━━ TEXTE D'ÉTUDE
La CAHPP souligne à juste titre que les possibles évolutions d'un cadre supérieur ne sont que des perspectives, et non un droit. Les éléments contractuels et avenants, prévoyant une possibilité d'évoluer hiérarchiquement dans le temps, en fonction de ses possibilités d'adaptation au poste à pourvoir, ne font pas référence à une nomination du salarié en qualité de directeur général.

La nomination de M. [Z] aux fonctions de directeur général n'a depuis son embauche, alors qu'il n'a jamais caché sa volonté d'y accéder, jamais été envisagée par sa hiérarchie ni aux termes des procès-verbaux du conseil d'administration. Sa participation aux décisions relevant de la direction générale, personnel, finance et stratégie de l'entreprise lui étant au contraire expressément refusée.

Par la suite, lors d'un conseil d'administration du 4 juin 2004, la nomination d'un membre de l'entreprise ou d'un administrateur en qualité de directeur général a été d'ailleurs formellement exclue. Il ne peut donc être sérieusement soutenu que l'employeur a violé ses engagements.

S'agissant d'une modification du titre de directeur au profit de celui de directeur opérationnel et de la modification sans son accord de l'organigramme de la société, il doit être relevé que M. [Z] a toujours été depuis octobre 2004, directeur chargé de la gestion de certains services, et non directeur général, de sorte que le titre de directeur opérationnel correspond strictement à la réalité de ses attributions.

Il est établi que le service informatique ainsi que la direction financière ont toujours été rattachés à la direction générale à laquelle ils doivent rendre compte directement depuis la nomination du nouveau PDG, M. [D] [T]. Le changement de police ou de présentation, alors que M. [Z] se trouve toujours au centre de l'organigramme, ne caractérise aucune atteinte à ses fonctions et l'adjonction dans une organisation d'un niveau hiérarchique supplémentaire ou intermédiaire ne caractérise pas en soi une modification des fonctions du salarié.
━━━━
**OBJECTIF DE L'EXERCICE:** Rédigez la suite du texte sur le litige entre M. [Z] et la CAHPP, en partant de sa dernière phrase. Les données présentées ensuite n'ont aucun lien avec le texte.
━━ EXTRAIT DE DONNÉES
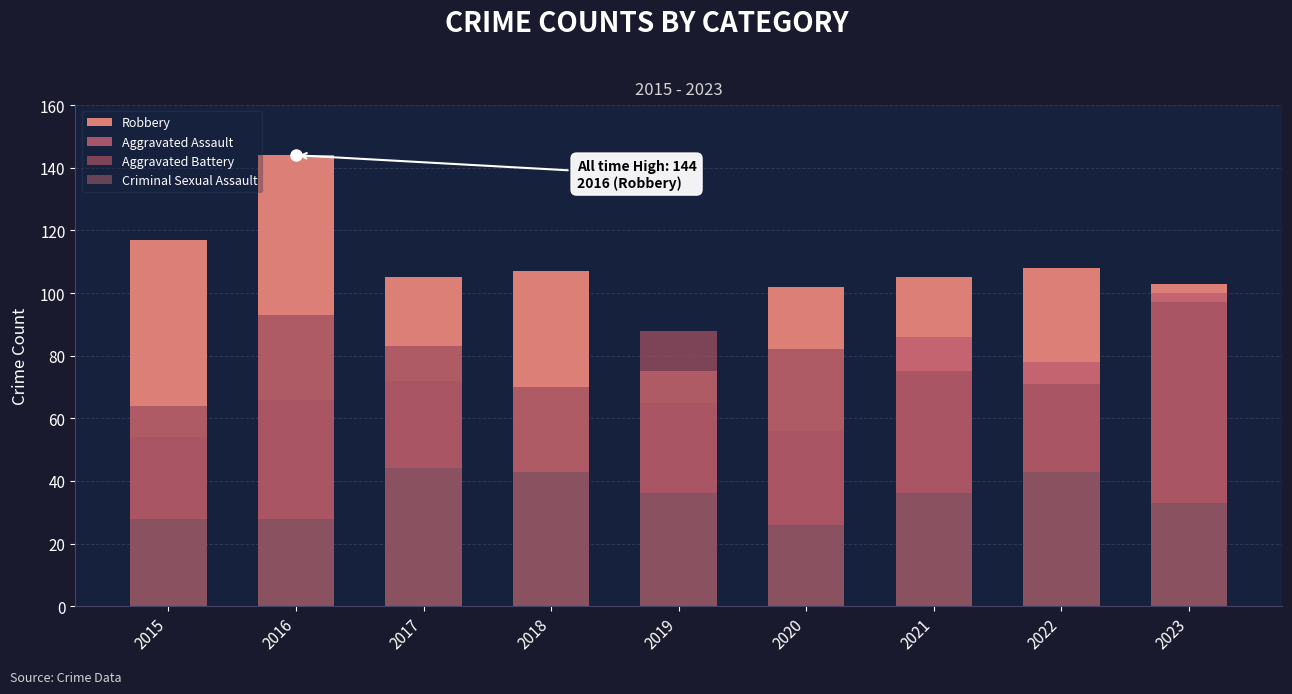

Which series changed the most between 2018 and 2020?

Criminal Sexual Assault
━━━━
**RÉSULTAT CI-DESSOUS:**
Contrairement aux allégations de M. [Z], les notes de services n'étaient pas systématiquement cosignées par M. [D] [T] et lui-même.

Ainsi, il n'est pas établi que le positionnement et la nature des fonctions exercées par M. [Z] ont fait l'objet de modifications depuis sa nomination en qualité de directeur en octobre 2004 et aucun déclassement n'est caractérisé.

M. [Z] soutient également avoir réalisé un important travail tendant à l'émergence d'un nouveau marché en Belgique, M. [D] [T] n'ayant cessé d'entraver son action en prenant des décisions inadaptées, ce que l'employeur conteste.

Les nombreux courriels produits aux débats dont la plupart sont postérieurs à la prise d'acte, s'ils permettent de constater des différences d'appréciation dans la gestion de ce dossier ne démontrent aucune attitude fautive du PDG dans le choix de ses orientations. De plus, les attestations produites aux débats établies par des personnes ayant été, ou étant encore en litige, avec l'employeur ne peuvent être considérées comme dénuées de toute partialité en l'absence d'éléments objectifs venant les corroborer.

Le fait pour le PDG de rencontrer des collaborateurs en dehors de la présence de M. [Z] ne saurait constituer des faits de brimades ou de vexations. De même, sa position sur un procès-verbal de réunion ne peut être constitutive d'une dépréciation de son positionnement hiérarchique.

S'agissant de la restitution de l'une de ses cartes bancaires, l'employeur a expliqué, sans être utilement contredit, qu'elle est intervenue lors d'un contrôle fiscal réalisé au sein de la CAHPP. Il n'est par ailleurs pas contesté que le salarié disposait de plusieurs cartes et qu'il a conservé une importante avance de trésorerie ainsi qu'une carte AMEX afin de couvrir ses frais de représentation.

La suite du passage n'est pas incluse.